Dit boek geeft een mooi voorbeeld van deze drie fasen van leren:
Joop is al deskundig en Manon is daarmee bezig. In Hoofdstuk vijf gaat het over het opdoen van die kennis. De link met de theorie wordt nog niet expliciet gelegd maar dat zou een docent wel kunnen doen! In Hoofdstuk zes zie je heel goed een ander thema dat hoort bij ervaringsdeskundigheid, namelijk je levensverhaal schrijven. Het gaat voor de studenten en de docenten Social Work dan om leren reflecteren op je eigen verhaal, inzichten opdoen, de patronen zien en verbanden leren leggen. Manon laat zien hoe ze familiepatronen gaat herkennen door haar contact met haar vader en halfzus.
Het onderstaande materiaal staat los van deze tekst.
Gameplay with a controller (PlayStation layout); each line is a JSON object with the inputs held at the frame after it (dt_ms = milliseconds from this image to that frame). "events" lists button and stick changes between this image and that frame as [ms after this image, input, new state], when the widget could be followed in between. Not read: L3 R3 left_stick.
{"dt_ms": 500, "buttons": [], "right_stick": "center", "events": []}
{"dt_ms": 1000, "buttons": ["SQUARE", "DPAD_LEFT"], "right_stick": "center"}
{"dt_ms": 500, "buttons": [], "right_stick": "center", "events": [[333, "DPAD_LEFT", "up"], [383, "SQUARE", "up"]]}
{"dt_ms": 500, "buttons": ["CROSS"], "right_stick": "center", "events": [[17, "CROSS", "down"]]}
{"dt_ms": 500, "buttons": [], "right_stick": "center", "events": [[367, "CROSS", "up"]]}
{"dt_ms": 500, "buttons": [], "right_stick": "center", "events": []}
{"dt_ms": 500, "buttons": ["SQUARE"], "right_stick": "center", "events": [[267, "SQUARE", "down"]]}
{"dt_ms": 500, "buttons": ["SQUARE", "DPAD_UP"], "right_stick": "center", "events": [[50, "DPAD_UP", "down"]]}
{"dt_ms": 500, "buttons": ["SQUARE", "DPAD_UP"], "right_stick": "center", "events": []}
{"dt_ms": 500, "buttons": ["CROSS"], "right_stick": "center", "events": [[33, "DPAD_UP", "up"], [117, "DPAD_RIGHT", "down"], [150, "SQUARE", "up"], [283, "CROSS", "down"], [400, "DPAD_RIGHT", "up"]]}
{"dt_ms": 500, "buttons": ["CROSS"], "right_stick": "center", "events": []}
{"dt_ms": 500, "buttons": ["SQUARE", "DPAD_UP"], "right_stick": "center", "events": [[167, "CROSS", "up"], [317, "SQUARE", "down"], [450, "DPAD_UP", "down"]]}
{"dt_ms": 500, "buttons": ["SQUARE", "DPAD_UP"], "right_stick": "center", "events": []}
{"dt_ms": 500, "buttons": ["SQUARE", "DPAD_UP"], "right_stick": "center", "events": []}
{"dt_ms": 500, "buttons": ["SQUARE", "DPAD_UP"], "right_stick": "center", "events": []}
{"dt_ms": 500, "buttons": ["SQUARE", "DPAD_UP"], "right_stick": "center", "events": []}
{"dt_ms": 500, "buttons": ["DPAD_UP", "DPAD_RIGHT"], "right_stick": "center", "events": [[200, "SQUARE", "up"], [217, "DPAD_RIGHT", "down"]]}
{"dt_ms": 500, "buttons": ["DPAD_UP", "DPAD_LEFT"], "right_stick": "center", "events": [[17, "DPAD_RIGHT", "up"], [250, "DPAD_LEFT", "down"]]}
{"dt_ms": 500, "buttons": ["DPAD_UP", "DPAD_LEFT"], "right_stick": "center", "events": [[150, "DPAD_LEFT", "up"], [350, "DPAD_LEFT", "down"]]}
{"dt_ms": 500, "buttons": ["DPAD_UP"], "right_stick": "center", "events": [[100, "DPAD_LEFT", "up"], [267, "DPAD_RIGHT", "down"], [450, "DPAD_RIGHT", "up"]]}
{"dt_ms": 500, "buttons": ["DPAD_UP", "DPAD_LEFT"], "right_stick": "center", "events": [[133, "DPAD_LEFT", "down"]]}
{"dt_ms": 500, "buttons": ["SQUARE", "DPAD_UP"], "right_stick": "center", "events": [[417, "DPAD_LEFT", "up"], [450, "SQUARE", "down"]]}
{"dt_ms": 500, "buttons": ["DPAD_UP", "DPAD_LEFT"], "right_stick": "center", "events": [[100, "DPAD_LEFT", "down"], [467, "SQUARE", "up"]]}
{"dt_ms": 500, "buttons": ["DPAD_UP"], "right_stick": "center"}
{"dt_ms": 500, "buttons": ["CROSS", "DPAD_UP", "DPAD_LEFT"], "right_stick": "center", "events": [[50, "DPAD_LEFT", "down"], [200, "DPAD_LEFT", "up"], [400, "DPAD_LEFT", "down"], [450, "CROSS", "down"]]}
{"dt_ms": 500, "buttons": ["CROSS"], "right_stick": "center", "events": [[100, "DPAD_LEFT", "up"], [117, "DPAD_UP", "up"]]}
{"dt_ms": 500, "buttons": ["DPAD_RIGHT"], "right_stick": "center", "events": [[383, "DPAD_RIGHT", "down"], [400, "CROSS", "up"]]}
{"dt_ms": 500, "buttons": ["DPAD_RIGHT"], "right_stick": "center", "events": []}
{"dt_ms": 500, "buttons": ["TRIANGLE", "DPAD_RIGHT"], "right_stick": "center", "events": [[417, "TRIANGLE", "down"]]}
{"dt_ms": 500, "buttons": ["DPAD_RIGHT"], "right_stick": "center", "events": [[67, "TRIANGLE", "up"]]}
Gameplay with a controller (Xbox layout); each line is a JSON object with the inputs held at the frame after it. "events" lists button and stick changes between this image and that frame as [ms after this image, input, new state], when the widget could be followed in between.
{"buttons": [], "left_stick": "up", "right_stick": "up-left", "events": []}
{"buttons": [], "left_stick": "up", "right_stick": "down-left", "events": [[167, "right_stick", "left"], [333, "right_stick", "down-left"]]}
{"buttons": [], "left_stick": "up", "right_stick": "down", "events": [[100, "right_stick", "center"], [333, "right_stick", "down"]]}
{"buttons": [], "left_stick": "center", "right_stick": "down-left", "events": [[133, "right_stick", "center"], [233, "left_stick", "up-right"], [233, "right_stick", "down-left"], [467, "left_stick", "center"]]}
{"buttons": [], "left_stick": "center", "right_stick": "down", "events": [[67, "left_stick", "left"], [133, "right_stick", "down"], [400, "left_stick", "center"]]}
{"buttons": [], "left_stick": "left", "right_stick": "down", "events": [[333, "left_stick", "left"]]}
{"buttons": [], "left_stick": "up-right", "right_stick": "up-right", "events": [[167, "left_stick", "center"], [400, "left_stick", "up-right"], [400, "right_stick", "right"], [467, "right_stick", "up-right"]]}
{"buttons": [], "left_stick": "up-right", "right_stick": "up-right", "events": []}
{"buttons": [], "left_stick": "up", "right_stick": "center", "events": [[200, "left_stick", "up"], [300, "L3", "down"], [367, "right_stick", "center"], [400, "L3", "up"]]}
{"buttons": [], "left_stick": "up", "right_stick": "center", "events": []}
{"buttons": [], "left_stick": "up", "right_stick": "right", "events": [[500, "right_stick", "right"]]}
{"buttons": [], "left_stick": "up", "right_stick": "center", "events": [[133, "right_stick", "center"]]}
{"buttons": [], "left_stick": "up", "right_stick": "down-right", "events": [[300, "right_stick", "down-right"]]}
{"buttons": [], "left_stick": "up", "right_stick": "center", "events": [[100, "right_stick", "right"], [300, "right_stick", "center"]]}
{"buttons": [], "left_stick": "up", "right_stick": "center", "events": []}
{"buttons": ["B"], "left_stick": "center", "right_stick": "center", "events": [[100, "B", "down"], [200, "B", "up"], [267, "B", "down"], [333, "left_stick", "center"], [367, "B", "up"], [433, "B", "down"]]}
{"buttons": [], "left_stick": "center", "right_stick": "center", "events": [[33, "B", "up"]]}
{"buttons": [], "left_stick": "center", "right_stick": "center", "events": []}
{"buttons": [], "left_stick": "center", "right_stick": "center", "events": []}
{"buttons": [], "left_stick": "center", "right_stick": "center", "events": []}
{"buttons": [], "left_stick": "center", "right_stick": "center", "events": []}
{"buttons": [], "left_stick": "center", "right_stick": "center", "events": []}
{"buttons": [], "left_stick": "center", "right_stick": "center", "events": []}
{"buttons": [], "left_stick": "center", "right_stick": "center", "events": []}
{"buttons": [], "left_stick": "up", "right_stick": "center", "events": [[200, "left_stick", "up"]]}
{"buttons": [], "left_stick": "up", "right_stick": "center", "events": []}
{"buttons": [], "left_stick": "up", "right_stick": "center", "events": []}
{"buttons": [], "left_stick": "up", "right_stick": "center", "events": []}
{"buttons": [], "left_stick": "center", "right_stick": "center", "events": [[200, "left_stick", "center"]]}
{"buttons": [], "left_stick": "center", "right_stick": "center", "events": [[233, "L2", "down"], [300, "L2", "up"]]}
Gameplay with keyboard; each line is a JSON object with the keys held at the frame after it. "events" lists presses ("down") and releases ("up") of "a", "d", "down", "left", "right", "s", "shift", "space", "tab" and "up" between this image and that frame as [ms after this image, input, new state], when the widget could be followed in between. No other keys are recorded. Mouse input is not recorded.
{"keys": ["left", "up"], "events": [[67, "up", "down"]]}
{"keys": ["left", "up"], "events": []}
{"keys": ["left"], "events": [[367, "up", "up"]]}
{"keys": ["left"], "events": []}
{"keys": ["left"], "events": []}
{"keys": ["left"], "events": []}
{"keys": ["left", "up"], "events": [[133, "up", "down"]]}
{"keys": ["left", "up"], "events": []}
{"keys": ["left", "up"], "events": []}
In Hoofdstuk zeven zie ik heel goed de kracht van leren van elkaar en in Hoofdstuk acht het thema weerbaar worden, het opbouwen van veerkracht en wat daarvoor nodig is.
(Ervaringen van de docent met beschadigende gebeurtenissen.)
Ik herken mezelf erg in alle drie verhalen, als dochter van een vader die mij en mijn zussen seksueel misbruikt heeft. Ik herken het streven om geen slachtoffer te willen zijn! De drie fasen van ervaring, ervaringskennis en ervaringsdeskundigheid heb ik als docent doorlopen en nu geef ik supervisie en stagebegeleiding aan studenten Social Work die deze specialisatie Ervaringsdeskundigheid (ED) hebben gekozen.
(Over de auteur)
Ik vind het mooi om te lezen dat de schrijfster haar eigen verhaal en vraagstuk naast dat van Manon en Joop legt en een antwoord vindt en dat haar dankbaarheid naar Manon en Joop groot is. Dat is voor mij heel inspirerend omdat ik geen vrouwen ken van de leeftijd van mijn moeder die zo goed ontwikkeld zijn op thema’s als machtsmisbruik en daaraan zo goed woorden kunnen geven en theorie aan kunnen verbinden.
(Aanbevelingen)
Ik hoop dat dit boek uitkomt. Ik geloof sterk in het ervaringsleren. Echte verhalen vertellen en de studenten daarbij de theorie laten zoeken, daarvoor is dit boek heel geschikt!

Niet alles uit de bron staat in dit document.